*** Begin section ***

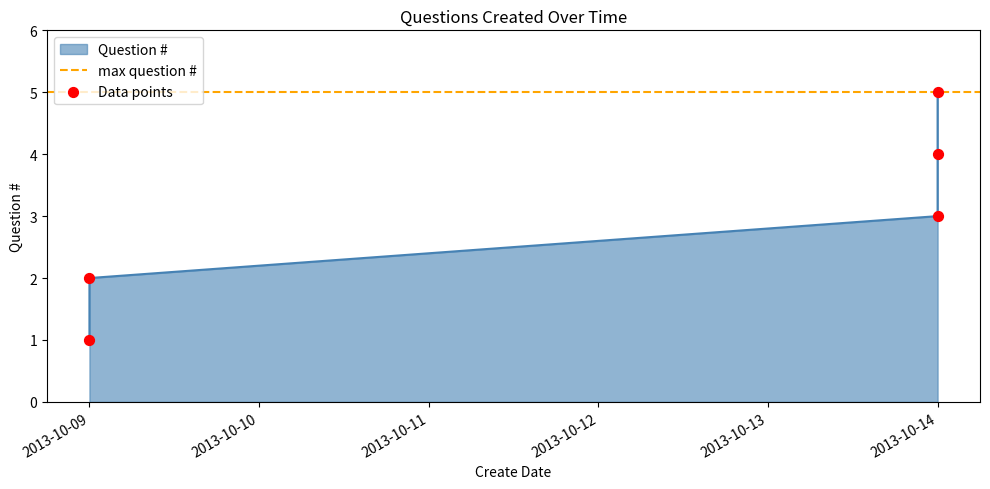

What is the ratio of the value at 2013-10-14 to the value at 2013-10-09?

3.0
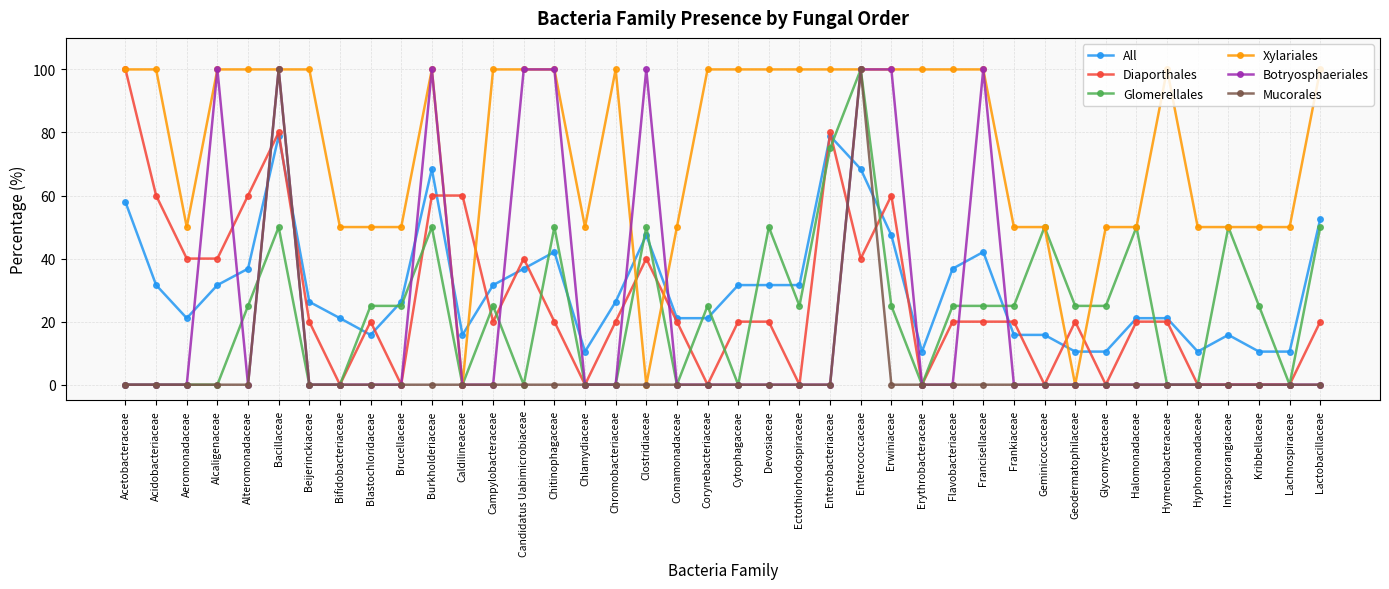

Reading left to right, list all the values displayed in this chart.

All: 57.9	31.6	21.1	31.6	36.8	78.9	26.3	21.1	15.8	26.3	68.4	15.8	31.6	36.8	42.1	10.5	26.3	47.4	21.1	21.1	31.6	31.6	31.6	78.9	68.4	47.4	10.5	36.8	42.1	15.8	15.8	10.5	10.5	21.1	21.1	10.5	15.8	10.5	10.5	52.6
Diaporthales: 100.0	60.0	40.0	40.0	60.0	80.0	20.0	0.0	20.0	0.0	60.0	60.0	20.0	40.0	20.0	0.0	20.0	40.0	20.0	0.0	20.0	20.0	0.0	80.0	40.0	60.0	0.0	20.0	20.0	20.0	0.0	20.0	0.0	20.0	20.0	0.0	0.0	0.0	0.0	20.0
Glomerellales: 0.0	0.0	0.0	0.0	25.0	50.0	0.0	0.0	25.0	25.0	50.0	0.0	25.0	0.0	50.0	0.0	0.0	50.0	0.0	25.0	0.0	50.0	25.0	75.0	100.0	25.0	0.0	25.0	25.0	25.0	50.0	25.0	25.0	50.0	0.0	0.0	50.0	25.0	0.0	50.0
Xylariales: 100.0	100.0	50.0	100.0	100.0	100.0	100.0	50.0	50.0	50.0	100.0	0.0	100.0	100.0	100.0	50.0	100.0	0.0	50.0	100.0	100.0	100.0	100.0	100.0	100.0	100.0	100.0	100.0	100.0	50.0	50.0	0.0	50.0	50.0	100.0	50.0	50.0	50.0	50.0	100.0
Botryosphaeriales: 0.0	0.0	0.0	100.0	0.0	100.0	0.0	0.0	0.0	0.0	100.0	0.0	0.0	100.0	100.0	0.0	0.0	100.0	0.0	0.0	0.0	0.0	0.0	0.0	100.0	100.0	0.0	0.0	100.0	0.0	0.0	0.0	0.0	0.0	0.0	0.0	0.0	0.0	0.0	0.0
Mucorales: 0.0	0.0	0.0	0.0	0.0	100.0	0.0	0.0	0.0	0.0	0.0	0.0	0.0	0.0	0.0	0.0	0.0	0.0	0.0	0.0	0.0	0.0	0.0	0.0	100.0	0.0	0.0	0.0	0.0	0.0	0.0	0.0	0.0	0.0	0.0	0.0	0.0	0.0	0.0	0.0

*** End section ***

**Exercise prompt:** Could you print every line of the records above verbatim, leaving out the pictures?

**Written solution:**
What is the ratio of the value at 2013-10-14 to the value at 2013-10-09?

3.0

Reading left to right, list all the values displayed in this chart.

All: 57.9	31.6	21.1	31.6	36.8	78.9	26.3	21.1	15.8	26.3	68.4	15.8	31.6	36.8	42.1	10.5	26.3	47.4	21.1	21.1	31.6	31.6	31.6	78.9	68.4	47.4	10.5	36.8	42.1	15.8	15.8	10.5	10.5	21.1	21.1	10.5	15.8	10.5	10.5	52.6
Diaporthales: 100.0	60.0	40.0	40.0	60.0	80.0	20.0	0.0	20.0	0.0	60.0	60.0	20.0	40.0	20.0	0.0	20.0	40.0	20.0	0.0	20.0	20.0	0.0	80.0	40.0	60.0	0.0	20.0	20.0	20.0	0.0	20.0	0.0	20.0	20.0	0.0	0.0	0.0	0.0	20.0
Glomerellales: 0.0	0.0	0.0	0.0	25.0	50.0	0.0	0.0	25.0	25.0	50.0	0.0	25.0	0.0	50.0	0.0	0.0	50.0	0.0	25.0	0.0	50.0	25.0	75.0	100.0	25.0	0.0	25.0	25.0	25.0	50.0	25.0	25.0	50.0	0.0	0.0	50.0	25.0	0.0	50.0
Xylariales: 100.0	100.0	50.0	100.0	100.0	100.0	100.0	50.0	50.0	50.0	100.0	0.0	100.0	100.0	100.0	50.0	100.0	0.0	50.0	100.0	100.0	100.0	100.0	100.0	100.0	100.0	100.0	100.0	100.0	50.0	50.0	0.0	50.0	50.0	100.0	50.0	50.0	50.0	50.0	100.0
Botryosphaeriales: 0.0	0.0	0.0	100.0	0.0	100.0	0.0	0.0	0.0	0.0	100.0	0.0	0.0	100.0	100.0	0.0	0.0	100.0	0.0	0.0	0.0	0.0	0.0	0.0	100.0	100.0	0.0	0.0	100.0	0.0	0.0	0.0	0.0	0.0	0.0	0.0	0.0	0.0	0.0	0.0
Mucorales: 0.0	0.0	0.0	0.0	0.0	100.0	0.0	0.0	0.0	0.0	0.0	0.0	0.0	0.0	0.0	0.0	0.0	0.0	0.0	0.0	0.0	0.0	0.0	0.0	100.0	0.0	0.0	0.0	0.0	0.0	0.0	0.0	0.0	0.0	0.0	0.0	0.0	0.0	0.0	0.0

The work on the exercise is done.